Olsztynek to Mazury, ale akcenty warmińskie też się znajdą. Muzeum Budownictwa Ludowego należy
do jednych z najstarszych w Polsce.
Jego początki sięgają 1909 roku, kiedy to władze
Królewca podjęły decyzję o stworzeniu muzeum na wolnym
powietrzu. Pod zabudowę obiektu przeznaczono pobrzeża wąwozu z
kanałem między stawami na skraju ogrodu zoologicznego w
Królewcu. Miejsce okazało się za małe i już kilka lat później podjęto
decyzję o przeniesieniu ekspozycji do Olsztynka. Przenosiny trwały w
latach 1938–1942, a po II wojnie światowej zaczęto uzupełniać kolekcję o
nowe obiekty architektury wiejskiej. 1 września 1961 utworzono Park
Etnograficzny, funkcjonujący jako Oddział Muzeum Mazurskiego w
Olsztynie. Obecnie skansen w Olsztynku zajmuje około 100 ha, znajduje
się tu 68
obiektów architektonicznych oraz
ekspozycje rzadkich gatunków zwierząt gospodarskich polskiego
pochodzenia. Obiekty budownictwa ludowego pochodzą z Warmii,
Mazur, Powiśla, Barcji, Sambii i Małej Litwy zwanej
także Pruską Litwą.
Naonczas spostrzegli trzydzieści lub czterdzieści
wiatraków na tym polu. Ujrzawszy je, Don Kichote powiedział do giermka: – Fortuna sprzyja naszym
zamiarom bardziej, niżbyśmy pragnąć mogli. Oto patrz tam, przyjacielu Sanczo
Pansa, gdzie ukazuje się trzydzieści lub i więcej potwornych olbrzymów, z
którymi zamyślam stoczyć walkę i wszystkich życia pozbawić; łup po nich
będzie początkiem naszego wzbogacenia się, jest to bowiem słuszna wojna
i doniosła służba boża znieść tak podłe nasienie z oblicza ziemi. – Jakie olbrzymy ? – zapytał
Sanczo Pansa. – Te, które tam widzisz –
odpowiedział pan jego – o długich ramionach; niektórzy zdają się mieć je
długie na dwie mile. – Zważcie, jegomość – odparł
Sanczo Pansa – że to co tam się ukazuje to nie żadne olbrzymy ino wiatraki, a
to co się wydaje ramionami to skrzydła, które obracane wiatrem poruszają
kamień młyński. – Zaraz widać – odrzekł
Don Kichote – że nie jesteś tego rodzaju przygód zwyczajny; to są olbrzymy.

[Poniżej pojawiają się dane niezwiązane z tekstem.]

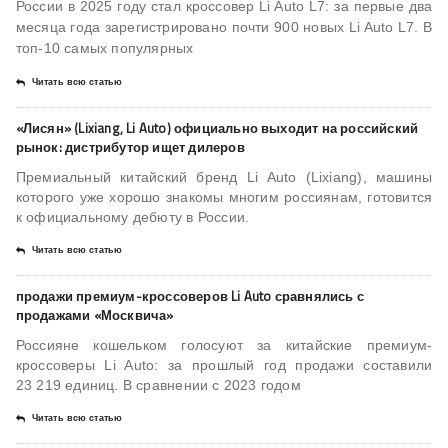
России в 2025 году стал кроссовер Li Auto L7: за первые два
месяца года зарегистрировано почти 900 новых Li Auto L7. В
топ-10 самых популярных
Читать всю статью
«Лисян» (Lixiang, Li Auto) официально выходит на российский
рынок: дистрибутор ищет дилеров
Премиальный китайский бренд Li Auto (Lixiang), машины
которого уже хорошо знакомы многим россиянам, готовится
к официальному дебюту в России.
Читать всю статью
продажи премиум-кроссоверов Li Auto сравнялись с
продажами «Москвича»
Россияне кошельком голосуют за китайские премиум-
кроссоверы Li Auto: за прошлый год продажи составили
23 219 единиц. В сравнении с 2023 годом
Читать всю статью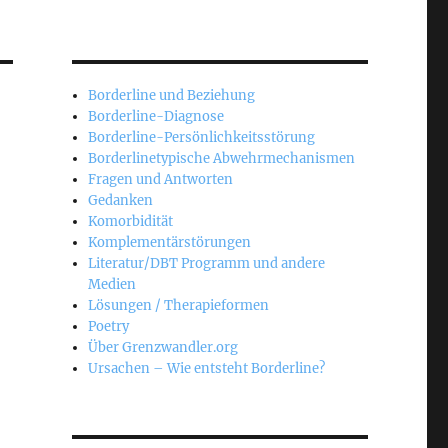
Borderline und Beziehung
Borderline-Diagnose
Borderline-Persönlichkeitsstörung
Borderlinetypische Abwehrmechanismen
Fragen und Antworten
Gedanken
Komorbidität
Komplementärstörungen
Literatur/DBT Programm und andere
Medien
Lösungen / Therapieformen
Poetry
Über Grenzwandler.org
Ursachen – Wie entsteht Borderline?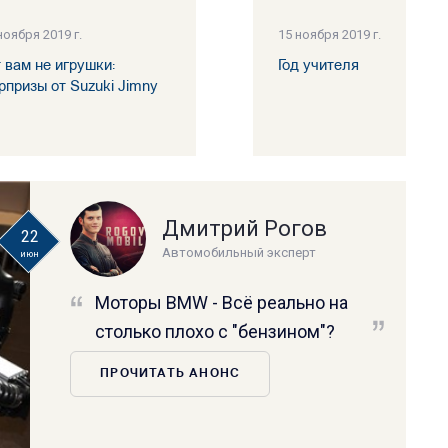
ноября 2019 г.
15 ноября 2019 г.
т вам не игрушки:
Год учителя
рпризы от Suzuki Jimny
Дмитрий Рогов
22
Автомобильный эксперт
июн
Моторы BMW - Всё реально на
столько плохо с "бензином"?
ПРОЧИТАТЬ АНОНС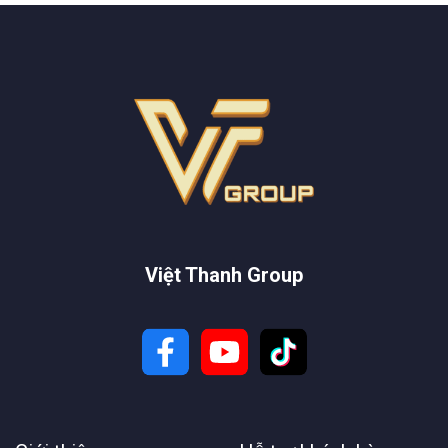
Việt Thanh Group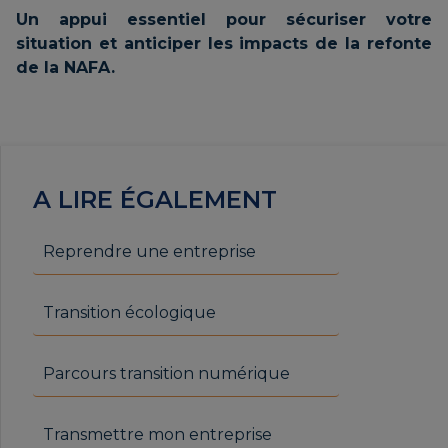
Un appui essentiel pour sécuriser votre
situation et anticiper les impacts de la refonte
de la NAFA.
A LIRE ÉGALEMENT
Reprendre une entreprise
Transition écologique
Parcours transition numérique
Transmettre mon entreprise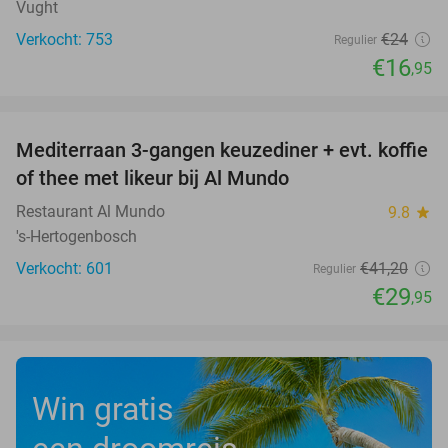
Vught
Verkocht: 753
€24
Regulier
€16
,95
favorite_border
Mediterraan 3-gangen keuzediner + evt. koffie
27%
of thee met likeur bij Al Mundo
Restaurant Al Mundo
9.8
star
's-Hertogenbosch
Verkocht: 601
€41
,20
Regulier
€29
,95
Win gratis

Jeśli się lękasz, precz stąd i klep pacierze, w czasie gdy ja wdam się z
nimi w zaciekłą i nierówną walkę. /Miguel de Cervantes Saavedra, Don Kichot z La Manchy/
Niżej już stawigudzkie pole o poranku. Gdzieniegdzie przeorane przez ogromne buldożery czyniące drogę ekspresową z Olsztyna na północ i południe.
Piosenkę Na stawigudzkim polu z ludowymi słowami wykonują Joanna Gołombiewska i Cezary Makiewicz. Warmiński akcent też na całej płycie Stoji
łoset kele drogi. W teledysku wykorzystano fragmenty zdjęć z Napoleoniady w Jonkowie. Polecam.